The fascileness in poetry is embodied by the Flarfists and other nonsense poetry that substitutes chance for craft. Chance of course is a great tool in art. I for one am a huge fan of Jackson Pollock and much of drip painting for example began in chance and it has grown into great art. But having said that you do not get great craft from chance.
It is hard for example when looking at a great piece of architecture to separate the craft of the work from the form. Many times in poetry there is an elitism which simply removes so much of the potential audience as to make the work a secret of the know club rather than art or even communication.
Another fixation is on the obscure. We have a large school of Obscurists here in Chicago. Poets like Peter O'Leary and John Tipton who are great at Craft. These are good examples of Obscurists poetry. They tend to be elitists and are drawn to very peculiar minutiae as fonts of the work. O'Leary for example will use medieval Byzantine monastic tropes, Tipton will re translate Ajax and so the poetry instead of being nonsense like Flarf and instead of being left to chance is very controlled. The control however protects the poet from engaging with the world as it is- rather the poet constructs his/her cathedral and dwells in it in a kind of sacred mystery.
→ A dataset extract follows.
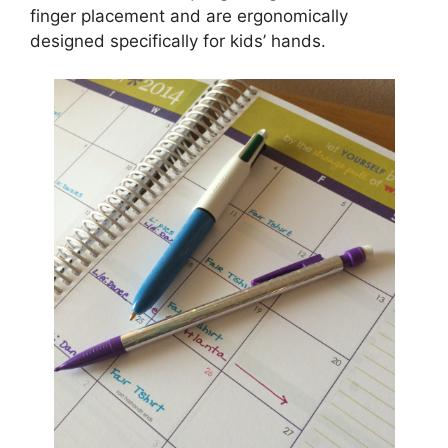
finger placement and are ergonomically
designed specifically for kids’ hands.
So why do these two tendencies present a problem for poetry as we move into an age where irony is challenged?
I am convinced that many poets retreat into obscurity or fascileness because they are insecure with their place in our society. During the Bush era it was easy to think of oneself as John the Baptist or St Simon of the Pillar standing against the barbarians. But in the age of Obama how does a poet do this and remain a prophet and not a frothing at the mouth lunatic? The problem is that poetry is filled with people who have peculiar gifts. Most poets are not in the business of big things and we are woefully low on poets with big projects. The result of this is that poets retreat into obscurity or fascileness because it is easier than engaging with the world.
So Obama presents for poets a challenge. We are already marginal --but does poetry as an artform want its innovative and experimental self to become anachronistic? I have argued for a long time that poetry needs to reach out to the greater world of poetry for answers. Even a nonsense/ironist poet like Charles Bernstein has done this with his great interaction and work with the Brazilian poet Regis Bonvicino.
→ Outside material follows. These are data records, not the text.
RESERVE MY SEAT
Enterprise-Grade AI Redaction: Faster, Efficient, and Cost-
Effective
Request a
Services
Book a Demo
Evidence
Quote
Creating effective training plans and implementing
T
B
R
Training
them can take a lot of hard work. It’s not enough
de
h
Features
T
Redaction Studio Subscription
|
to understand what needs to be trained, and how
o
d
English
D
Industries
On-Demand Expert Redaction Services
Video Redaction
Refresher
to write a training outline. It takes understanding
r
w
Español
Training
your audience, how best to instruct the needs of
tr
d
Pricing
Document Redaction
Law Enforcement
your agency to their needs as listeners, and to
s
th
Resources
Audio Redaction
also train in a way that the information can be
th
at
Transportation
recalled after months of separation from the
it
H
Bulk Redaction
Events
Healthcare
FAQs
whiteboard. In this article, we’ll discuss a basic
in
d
Having said this I think that it is time for poetry- especially of the experimental variety to move out of the shadows into the light. I think that best model for this type of poetics is a place like Brazil. In Brazil most poets are engaged in a greater dialogue with their society. There are fewer readers of poetry in Brazil than there are here in the USA but many of the poets are about big things.
I just translated RETRATO TOTÊMICO DE CLAUDE LÉVI-STRAUSS by the Brazilian poet Sergio Medeiros. In this work Medeiros weaves Strauss, Scriabin and Ives into a work that has challenged silences. None of these subjects are particularly Brazilian but the work itself harkens back to not only Iberian writing but to Guarani and the Jesuit reductions in its complexity. (the work will appear in the next issue of the magazine Mandorla) When I look at the work that some of these Brazilian poets are doing- with its depth and layering I think this is where poetry in the USA must go.
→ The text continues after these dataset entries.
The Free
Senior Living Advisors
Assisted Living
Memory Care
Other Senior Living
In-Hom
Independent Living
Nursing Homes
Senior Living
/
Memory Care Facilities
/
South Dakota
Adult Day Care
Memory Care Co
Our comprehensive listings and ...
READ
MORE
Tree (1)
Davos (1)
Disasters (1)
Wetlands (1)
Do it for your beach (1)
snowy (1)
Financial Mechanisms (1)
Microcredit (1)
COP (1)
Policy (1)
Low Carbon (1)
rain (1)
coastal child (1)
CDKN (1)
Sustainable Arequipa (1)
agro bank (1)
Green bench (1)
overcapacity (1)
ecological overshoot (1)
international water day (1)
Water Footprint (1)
We must move away from a poetry of shallowness. I would use poets like Duncan, Olson and Creeley as models but also the linguistic strength of a poet like Stein would do as well. We cannot as an artform remain in this world of throw away poetry and throw away opportunities. The moment we are in with a new president and a new age before us offers as chance to open dialogue with global poets and also to our past. A past not without irony but also a future with a big project.